Sabtu, 05 Maret 2016

Masjid Australia Cari Imam Asal Indonesia

Barusan membaca sebuah info menarik dari Republika yaitu mengenai Masjid di Australia yang mencari imam asal Indonesia. Kampus Universitas Muhammadiyah Surakarta (UMS) di Pabelan, Kecamatan Kartosuro, Kabupaten Sukoharjo, Jawa Tengah, menjadi singgahan pertama rombongan mufti dalam rangka rekruitmen imam masjid yang ditugaskan di Australia.

Tak hanya dari kalangan mahaiswa yang antusia mengikuti seleksi rekruitmen akan tetapi juga dari kalangan dosen. ''Ada ratusan dosen dan mahasiswa yang ikut seleksi ini,'' kata Prof Dr Bambang Setiaji, Rektor UMS, Jum'at (4/3).

Infonya, seleksi tersebut tesnya cukup ketat. Meskipun begitu, kabarnya Australia membutuhkan cukup banyak tenaga imam masjid.

UMS dipilih karena menurut Ketua Rombongan Imam Masjid Australia, Ibrahim Abu Malik, Muhammadiyah dipandang cocok memenuhi kebutuhan imam masjid Australia karena organisasi persyarikatan tersebut memiliki lembaga pendidikan perguruan tinggi. Sehingga ormas muhammadiyah dinilai memiliki sumber daya manusia untuk menjadi imam di masjid Australia.

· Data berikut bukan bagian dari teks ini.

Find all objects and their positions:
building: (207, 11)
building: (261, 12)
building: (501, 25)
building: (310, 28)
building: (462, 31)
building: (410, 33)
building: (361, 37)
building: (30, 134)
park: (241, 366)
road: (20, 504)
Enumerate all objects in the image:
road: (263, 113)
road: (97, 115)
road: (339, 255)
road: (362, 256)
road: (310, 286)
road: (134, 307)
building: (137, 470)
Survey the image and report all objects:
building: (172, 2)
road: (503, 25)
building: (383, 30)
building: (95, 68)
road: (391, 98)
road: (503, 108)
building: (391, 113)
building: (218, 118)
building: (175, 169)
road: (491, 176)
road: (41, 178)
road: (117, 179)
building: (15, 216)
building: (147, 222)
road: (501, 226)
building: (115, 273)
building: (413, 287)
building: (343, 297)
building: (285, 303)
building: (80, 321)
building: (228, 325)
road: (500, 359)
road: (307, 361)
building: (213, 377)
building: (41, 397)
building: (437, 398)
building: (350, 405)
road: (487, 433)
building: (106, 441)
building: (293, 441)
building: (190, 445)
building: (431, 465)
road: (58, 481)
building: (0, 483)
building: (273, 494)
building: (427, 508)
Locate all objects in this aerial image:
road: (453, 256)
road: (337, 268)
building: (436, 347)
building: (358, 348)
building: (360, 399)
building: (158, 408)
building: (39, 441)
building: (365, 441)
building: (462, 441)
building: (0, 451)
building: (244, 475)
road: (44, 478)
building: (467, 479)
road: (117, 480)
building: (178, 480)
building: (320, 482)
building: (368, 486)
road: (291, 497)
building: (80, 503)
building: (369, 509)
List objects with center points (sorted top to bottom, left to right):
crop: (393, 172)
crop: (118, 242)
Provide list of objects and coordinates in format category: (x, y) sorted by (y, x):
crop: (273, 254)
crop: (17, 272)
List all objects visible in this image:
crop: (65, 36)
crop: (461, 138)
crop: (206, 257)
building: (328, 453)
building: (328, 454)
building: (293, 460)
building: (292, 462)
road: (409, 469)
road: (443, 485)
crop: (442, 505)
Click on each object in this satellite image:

Salah satu persyaratannya pun tidak semua orang bisa memenuhinya, yaitu hafal AlQuran, mempunyai wawasan keislaman, dan bisa berbahasa Inggris.

Dalam kunjungannya tersebut, kata Prof Bambang, Imam Masjid Australia Prof Ibrahim Abu Malik dan Syech Muhammed Hassanin Khamis selain melakukan rekrutmen imam masjid juga memberikan kuliah umum bertajuk 'Dakwah, Peluang dan Tantangan bagi Generasi Muda Muslim'.